Oregon Supreme Court Declines To Hear Schwartz Case

merlyn writes "The Oregon Supreme Court declined to hear my case, leaving standing the unfavorable decision of the Oregon Appeals Court as the final authority on this eight-year-long case, well known to many sysadmin and Perl hacker alike. Details at my fors-announce posting." If you're not sure what that means, you probably want to read at least this site which offers a straightforwardly partisan look at the complicated case of Intel vs. Schwartz as well as Schwartz's own page; it's a strange world where programmers and sysadmins can be convicted for seemingly innocent activities.

Schwartz used bad judgement, nothing more.

[Schwarzchild]

IIRC from one of his web sites he pretty much describes all of the events that led up to his being arrested. He is honest about the fact that his contract at Intel's Supercomputer division was about to expire and he was trying to find a reason for them to continue to keep him employed and he decided to use their weak computer security as a reason for them to continue to use him as a contractor. Unfortunately, he wasn't an admin and he didn't get permission to crack the passwords. So when the admin found out that Schwartz was running Crack he informed the security guys at Intel.

Also IIRC it seemed like Intel management wanted to handle it differently than Intel Security which called up the Sheriffs office, I think, to have Randal arrested.

IMHO he only used really bad judgement and is obviously not a cracker bent on maliciousness.

I think it's too bad that the courts came down as hard as they did on him. At least he's not still in prison.

Re:and since when is...

> ...cracking password an innocent activity?

Well the answer to that is when the cracking is not being done to secure access to the systems in question.

Having a key to a safe shouldn't be a problem. Opening the safe and removing contents is a problem.
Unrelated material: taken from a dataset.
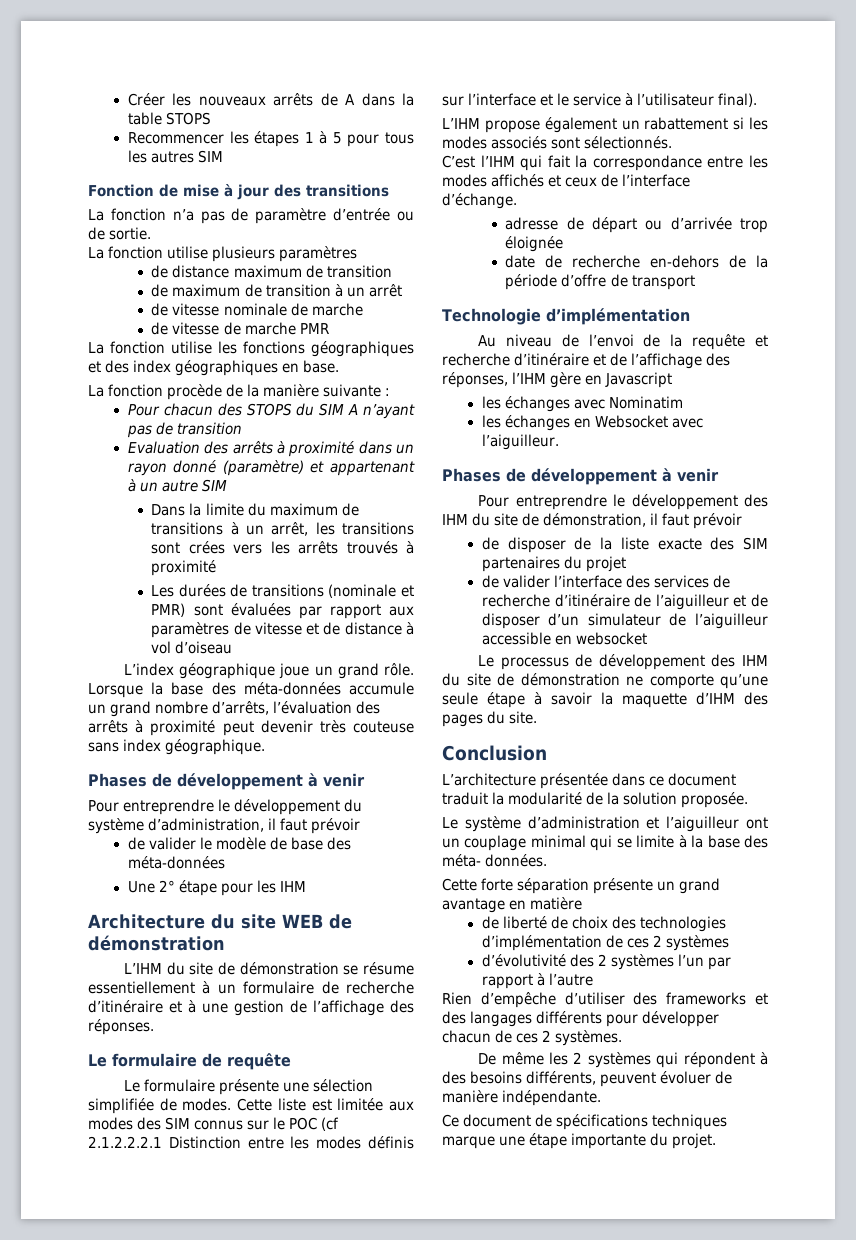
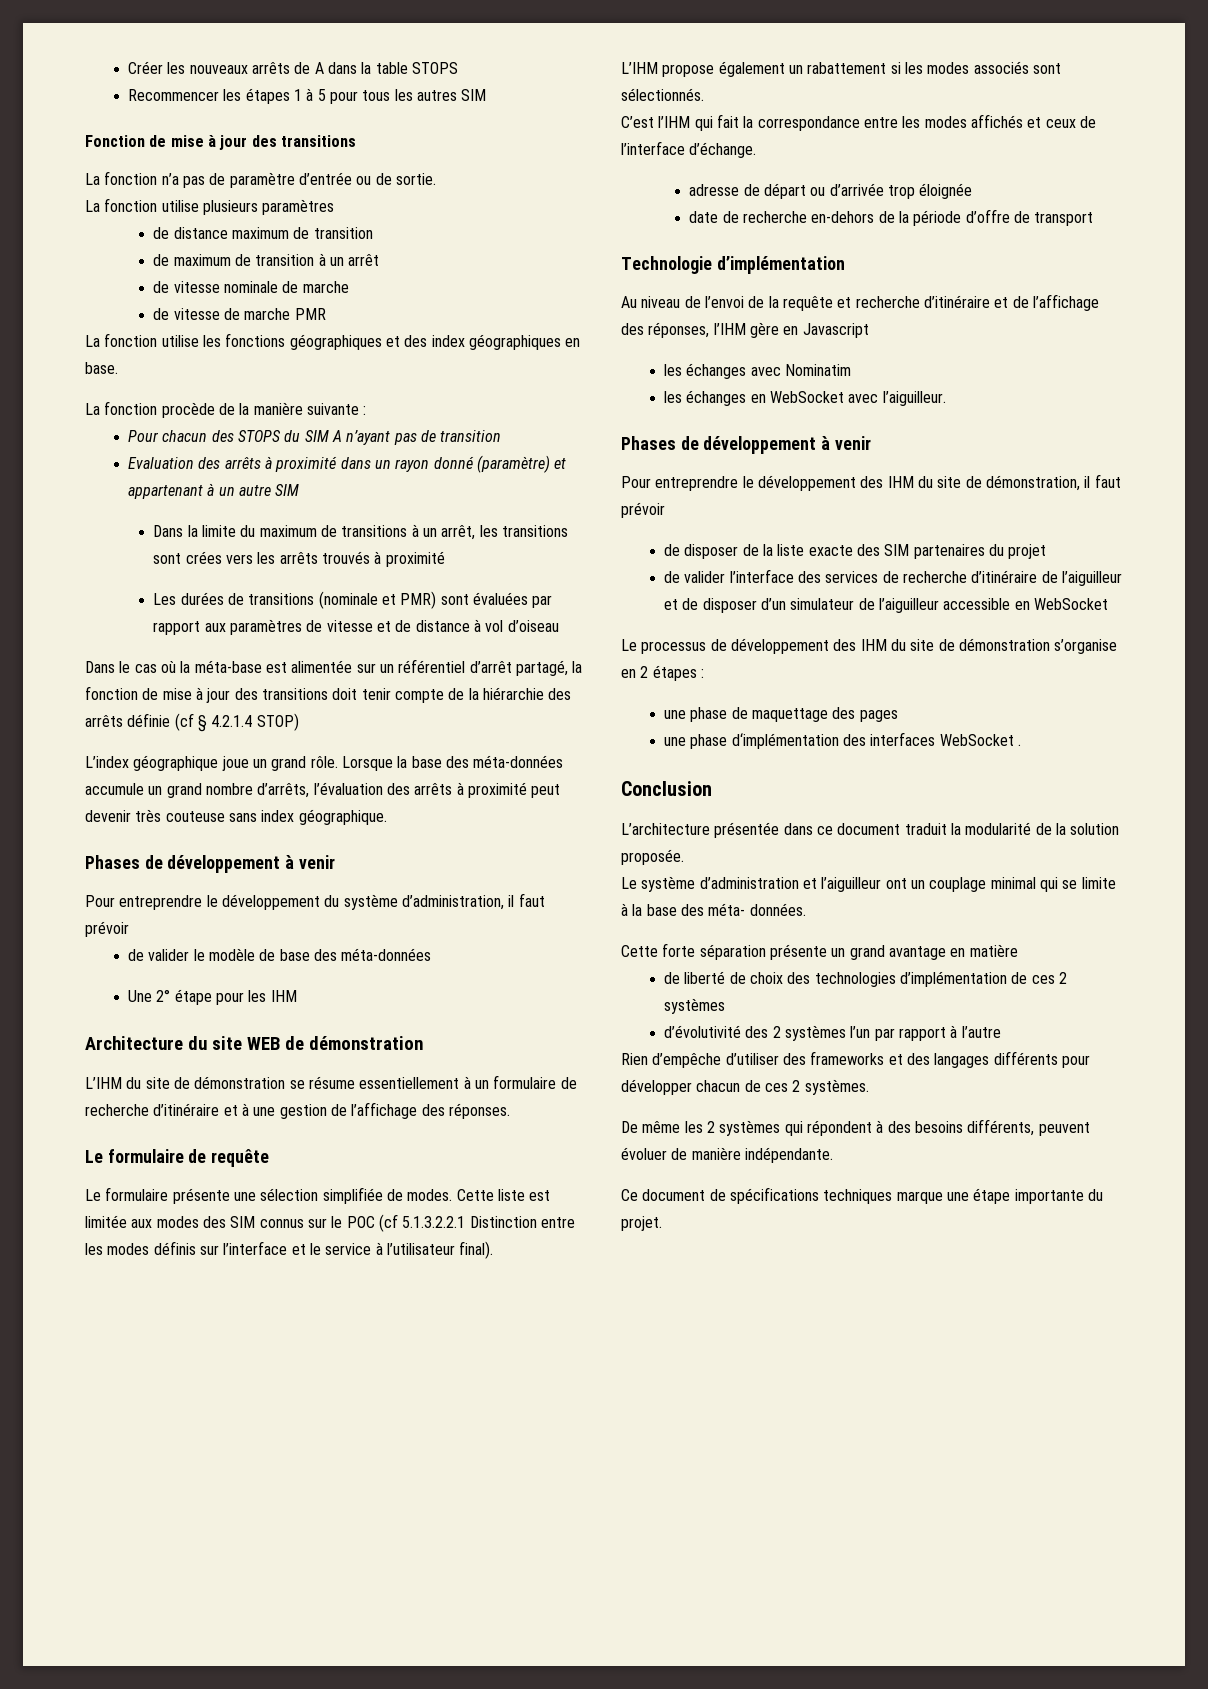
(233, 647) none -> [85,659,583,676] [85,686,572,703] [85,713,299,732] // Dans le cas où la méta-base est alimentée sur un référentiel d’arrêt partagé, la fonction de mise à jour des transitions doit tenir compte de la hiérarchie des arrêts définie (cf § 4.2.1.4 STOP)
[88,1136,162,1148] 2.1.2.2.2.1 -> [402,1216,466,1228] 5.1.3.2.2.1
[595,415,669,428] Websocket -> [769,391,844,403] WebSocket
[576,632,648,645] websocket -> [1033,598,1108,610] WebSocket
[626,674,768,689] [442,692,768,708] [442,711,538,727] ne comporte qu’une seule étape à savoir la maquette d’IHM des pages du site. -> [1054,639,1118,654] [621,665,704,681] [663,707,898,722] [663,732,1021,749] s’organise en 2 étapes : // une phase de maquettage des pages // une phase d‘implémentation des interfaces WebSocket .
I have been in very much the same situation as this in the UK. Although I was not running crack myself a friend of mine was, and was using my account to do so. His interest in doing so was mere curiosity to see what percentage of passwords could be cracked.

At no time were any of these cracked accounts used for anything and as far as I can tell from the reports neither did Randal.

This point was what resulted in my case being dismissed.

Cracking passwords is a potentialy suspisious activity and Randal was bloody stupid for doing it on company machines but until the accounts are used this should not be a crime.

Re:Innocent Activites?!

[sinnergy]

Well, that's certainly one way to look at it, isn't it. However, things aren't that simple. You and I both know that. Anyone who has had the opportunity to hear his side of the story in person knows it goes a little deeper than that. I had the privelage of hearing him speak at Ic0n hear in Cleveland earlier in the year and again at Phreaknic in Nashville.

Yeah, he isn't completely blameless and he doesn't claim to be. However, he's being railroaded on some serious charges. If you know the laws he was tried under you know how vague and broad in scope they could be. Under those laws and a liberal interpretation, I would be unable to effectively do my own job.

So, in short, let's look at both side of the story here. I encourage anyone who will dismiss Schwartz right off the bat to hear his side of the case.

He's a pretty nice guy, to boot. A hacker's hacker, if you will.

Re:Oh Please

[Matts]

Randal tried to tell Intel execs to change their passwords to be more secure. They didn't, and said it was a non issue.

Randal was merely proving his point, when he found out the vice president's password was "pre$ident", and many other insecure passwords.